Microdialysis Feeding Study Data Analysis

A list of all NPs previously identified in C. borealis and the nine myoglobin tryptic peptides mentioned above was selected for data extraction and integration. The iRT function with retention time predictor was used, calibrated off of results from Mascot (Matrix Science) identifications of equine myoglobin tryptic peptides in a previous LC run of the myoglobin digest alone under the same UPLC conditions. Other parameters were identical to those used in the linearity experiment. Peak picking and integration was conducted with the aid of the mProphet integration refinement feature, using second-best peaks to train the model.

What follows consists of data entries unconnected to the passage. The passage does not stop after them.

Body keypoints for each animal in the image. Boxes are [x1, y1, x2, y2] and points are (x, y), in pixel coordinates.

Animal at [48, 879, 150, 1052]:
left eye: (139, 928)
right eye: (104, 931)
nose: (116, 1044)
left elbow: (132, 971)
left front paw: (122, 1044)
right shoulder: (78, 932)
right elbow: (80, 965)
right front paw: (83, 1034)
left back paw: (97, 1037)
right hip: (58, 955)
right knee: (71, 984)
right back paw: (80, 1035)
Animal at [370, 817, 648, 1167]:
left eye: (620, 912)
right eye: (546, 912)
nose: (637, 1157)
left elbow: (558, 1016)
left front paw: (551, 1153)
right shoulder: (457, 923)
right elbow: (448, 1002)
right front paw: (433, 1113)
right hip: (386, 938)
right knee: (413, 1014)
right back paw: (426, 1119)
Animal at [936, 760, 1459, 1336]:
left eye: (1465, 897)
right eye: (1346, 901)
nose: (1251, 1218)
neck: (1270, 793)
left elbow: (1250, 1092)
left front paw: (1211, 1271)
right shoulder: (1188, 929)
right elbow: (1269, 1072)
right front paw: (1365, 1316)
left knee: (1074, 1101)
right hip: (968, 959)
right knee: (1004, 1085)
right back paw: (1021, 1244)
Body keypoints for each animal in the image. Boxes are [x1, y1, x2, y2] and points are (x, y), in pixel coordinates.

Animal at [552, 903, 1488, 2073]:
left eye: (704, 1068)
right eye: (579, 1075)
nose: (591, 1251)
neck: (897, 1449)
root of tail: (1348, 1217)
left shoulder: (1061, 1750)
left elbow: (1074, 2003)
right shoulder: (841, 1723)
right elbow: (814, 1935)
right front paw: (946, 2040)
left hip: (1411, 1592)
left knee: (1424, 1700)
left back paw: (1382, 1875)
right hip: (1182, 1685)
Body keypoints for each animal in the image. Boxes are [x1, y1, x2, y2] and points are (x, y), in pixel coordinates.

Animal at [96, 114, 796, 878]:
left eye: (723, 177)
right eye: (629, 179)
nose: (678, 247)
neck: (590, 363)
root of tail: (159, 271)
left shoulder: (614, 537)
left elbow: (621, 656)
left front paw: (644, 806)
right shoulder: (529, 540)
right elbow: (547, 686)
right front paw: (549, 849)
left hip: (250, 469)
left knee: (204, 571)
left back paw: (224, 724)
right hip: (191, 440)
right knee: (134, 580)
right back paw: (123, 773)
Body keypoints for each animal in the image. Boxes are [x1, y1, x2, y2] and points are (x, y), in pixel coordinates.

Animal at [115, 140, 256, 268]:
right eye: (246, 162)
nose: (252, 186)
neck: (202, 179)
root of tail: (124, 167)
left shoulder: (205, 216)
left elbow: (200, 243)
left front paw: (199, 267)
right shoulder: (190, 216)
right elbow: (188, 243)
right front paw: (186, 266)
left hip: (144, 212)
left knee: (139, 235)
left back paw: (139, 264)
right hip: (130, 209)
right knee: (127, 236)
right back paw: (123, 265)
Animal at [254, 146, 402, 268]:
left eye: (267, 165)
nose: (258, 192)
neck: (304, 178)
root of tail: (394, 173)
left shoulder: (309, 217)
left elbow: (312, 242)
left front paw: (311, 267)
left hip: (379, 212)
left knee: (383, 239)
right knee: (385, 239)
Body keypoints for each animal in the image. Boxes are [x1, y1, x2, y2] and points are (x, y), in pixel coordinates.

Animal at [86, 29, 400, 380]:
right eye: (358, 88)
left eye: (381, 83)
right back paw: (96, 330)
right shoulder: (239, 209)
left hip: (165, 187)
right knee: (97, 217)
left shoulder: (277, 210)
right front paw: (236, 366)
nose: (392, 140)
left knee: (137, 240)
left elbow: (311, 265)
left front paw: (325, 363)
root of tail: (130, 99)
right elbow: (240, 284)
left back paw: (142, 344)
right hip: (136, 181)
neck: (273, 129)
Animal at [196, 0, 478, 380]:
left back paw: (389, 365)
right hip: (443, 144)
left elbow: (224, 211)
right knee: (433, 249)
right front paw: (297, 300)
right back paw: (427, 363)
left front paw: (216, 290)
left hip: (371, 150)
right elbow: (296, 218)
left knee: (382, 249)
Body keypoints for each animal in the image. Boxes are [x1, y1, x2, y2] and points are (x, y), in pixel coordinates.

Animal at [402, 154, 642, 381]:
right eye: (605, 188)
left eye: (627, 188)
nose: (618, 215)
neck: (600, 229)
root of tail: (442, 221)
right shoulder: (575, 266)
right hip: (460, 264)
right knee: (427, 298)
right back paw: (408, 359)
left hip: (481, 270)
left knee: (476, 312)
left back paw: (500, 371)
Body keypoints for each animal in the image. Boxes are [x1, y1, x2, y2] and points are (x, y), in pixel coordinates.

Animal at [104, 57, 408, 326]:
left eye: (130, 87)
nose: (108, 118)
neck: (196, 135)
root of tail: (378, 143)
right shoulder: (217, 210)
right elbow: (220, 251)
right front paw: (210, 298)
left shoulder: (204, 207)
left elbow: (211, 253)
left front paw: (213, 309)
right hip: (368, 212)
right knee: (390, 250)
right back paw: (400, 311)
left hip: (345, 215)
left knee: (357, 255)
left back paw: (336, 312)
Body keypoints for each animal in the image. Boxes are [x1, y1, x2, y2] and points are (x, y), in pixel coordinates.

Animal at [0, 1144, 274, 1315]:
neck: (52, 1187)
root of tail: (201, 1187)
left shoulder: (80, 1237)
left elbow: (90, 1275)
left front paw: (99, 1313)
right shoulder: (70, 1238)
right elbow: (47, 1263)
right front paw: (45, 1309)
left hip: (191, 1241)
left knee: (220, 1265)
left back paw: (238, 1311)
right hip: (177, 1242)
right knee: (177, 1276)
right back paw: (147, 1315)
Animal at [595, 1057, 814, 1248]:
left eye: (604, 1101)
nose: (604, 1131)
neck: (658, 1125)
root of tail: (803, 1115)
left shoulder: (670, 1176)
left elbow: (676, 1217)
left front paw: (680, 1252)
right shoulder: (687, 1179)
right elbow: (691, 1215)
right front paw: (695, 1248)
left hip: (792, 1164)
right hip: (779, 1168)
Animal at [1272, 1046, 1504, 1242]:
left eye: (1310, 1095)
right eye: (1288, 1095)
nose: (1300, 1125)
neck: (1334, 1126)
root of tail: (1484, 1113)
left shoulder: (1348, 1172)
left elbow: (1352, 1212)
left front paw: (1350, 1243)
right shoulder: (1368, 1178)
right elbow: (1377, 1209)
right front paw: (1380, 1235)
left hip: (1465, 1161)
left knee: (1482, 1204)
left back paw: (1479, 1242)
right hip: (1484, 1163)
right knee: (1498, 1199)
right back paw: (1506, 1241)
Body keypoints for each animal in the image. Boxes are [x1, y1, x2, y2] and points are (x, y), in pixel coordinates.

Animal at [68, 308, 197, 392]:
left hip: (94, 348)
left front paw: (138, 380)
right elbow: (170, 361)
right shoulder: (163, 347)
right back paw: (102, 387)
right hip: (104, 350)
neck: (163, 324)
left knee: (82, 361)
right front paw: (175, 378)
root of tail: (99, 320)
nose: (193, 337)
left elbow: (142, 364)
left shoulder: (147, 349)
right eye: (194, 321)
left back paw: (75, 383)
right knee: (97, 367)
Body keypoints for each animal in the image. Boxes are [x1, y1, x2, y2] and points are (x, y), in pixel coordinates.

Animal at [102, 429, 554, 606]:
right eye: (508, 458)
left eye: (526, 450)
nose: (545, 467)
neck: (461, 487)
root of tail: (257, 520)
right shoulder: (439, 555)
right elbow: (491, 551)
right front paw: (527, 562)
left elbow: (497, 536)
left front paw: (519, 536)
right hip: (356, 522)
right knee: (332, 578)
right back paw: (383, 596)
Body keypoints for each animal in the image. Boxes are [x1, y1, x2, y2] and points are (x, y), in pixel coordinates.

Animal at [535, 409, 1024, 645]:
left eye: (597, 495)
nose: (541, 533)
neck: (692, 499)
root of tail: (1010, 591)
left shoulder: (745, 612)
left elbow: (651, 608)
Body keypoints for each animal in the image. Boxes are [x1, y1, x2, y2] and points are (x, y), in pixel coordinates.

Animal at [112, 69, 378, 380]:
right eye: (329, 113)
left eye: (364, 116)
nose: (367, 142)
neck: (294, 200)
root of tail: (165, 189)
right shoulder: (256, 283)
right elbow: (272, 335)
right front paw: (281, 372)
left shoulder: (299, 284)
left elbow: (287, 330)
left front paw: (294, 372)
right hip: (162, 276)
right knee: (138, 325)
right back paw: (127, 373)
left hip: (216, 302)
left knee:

A Skyline file used for peak picking and integration, with all relevant software settings, integrated NPs, and data scans included, is available for download from Panorama[28] at the following URL: https://panoramaweb.org/labkey/project/Li%20Lab%2C%20U.%20of%20Wisconsin-Madison/Cancer%20borealis%20feeding%20MSE%20paper/begin.view. Peak areas were exported to Microsoft Excel. All transitions for each peptide were summed, and the nine myoglobin peptides were summed together. Peptide peak areas were divided by the total myoglobin internal standard peak area. This data was explored using RMANOVA in SPSS 21 (IBM, Armonk, NY) software (data not shown). The percent change from baseline was calculated as % change = (value – baseline)/(baseline). This software also used to calculate the means and standard errors in the percent changes from baseline that are depicted in Figure 2, generated with SigmaPlot 10 (Systat Software, Inc.).